● **WORK REQUEST**:
Without the pictures, output all of the data exactly.

● **SUPPLIED DATA**:
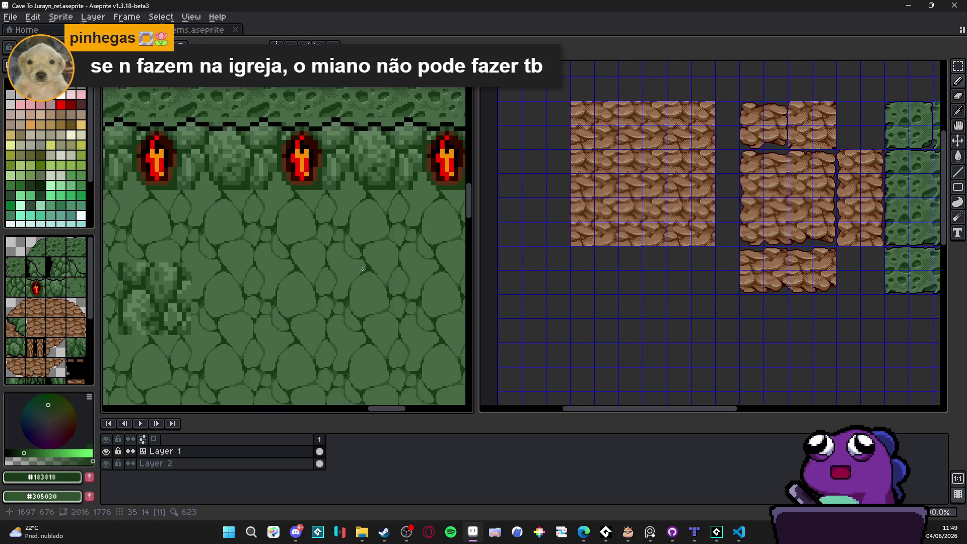
scroll(349, 274, down, 3)
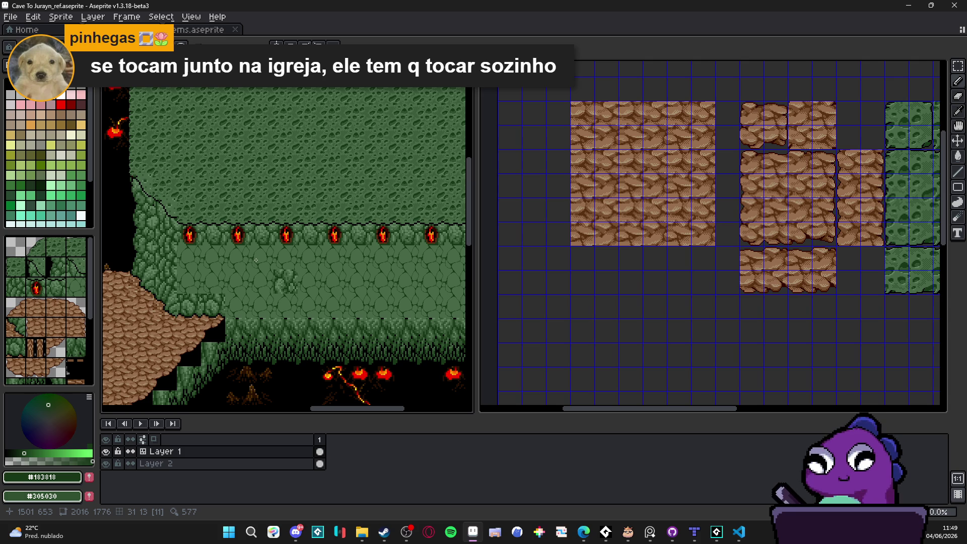
scroll(297, 304, up, 4)
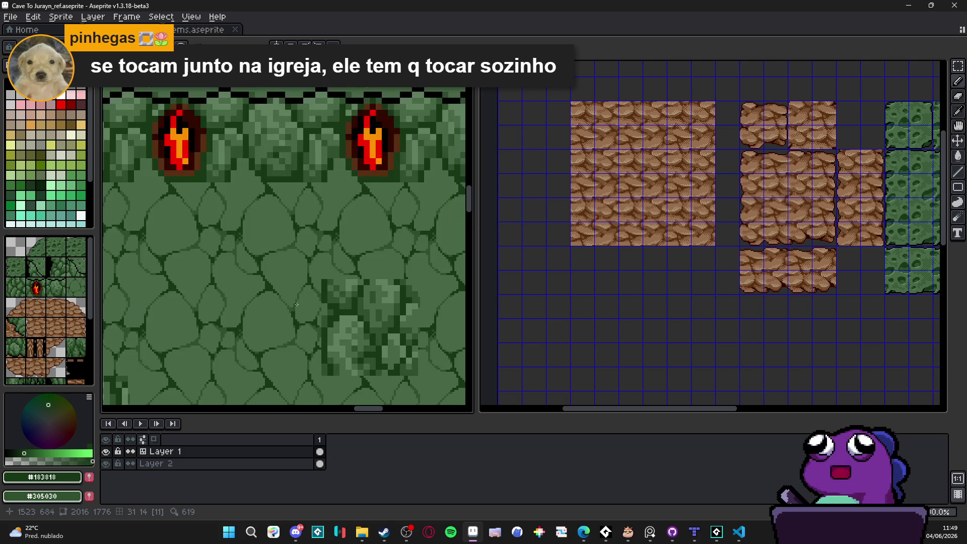
scroll(297, 304, down, 1)
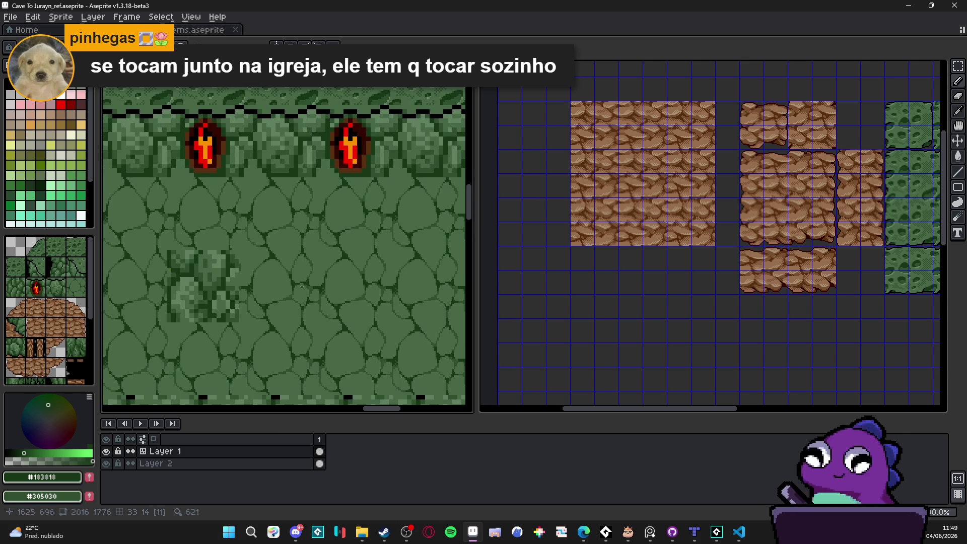
drag(301, 287, 218, 254)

● **SOLUTION**:
scroll(349, 274, down, 3)
scroll(297, 304, up, 4)
scroll(297, 304, down, 1)
drag(301, 287, 218, 254)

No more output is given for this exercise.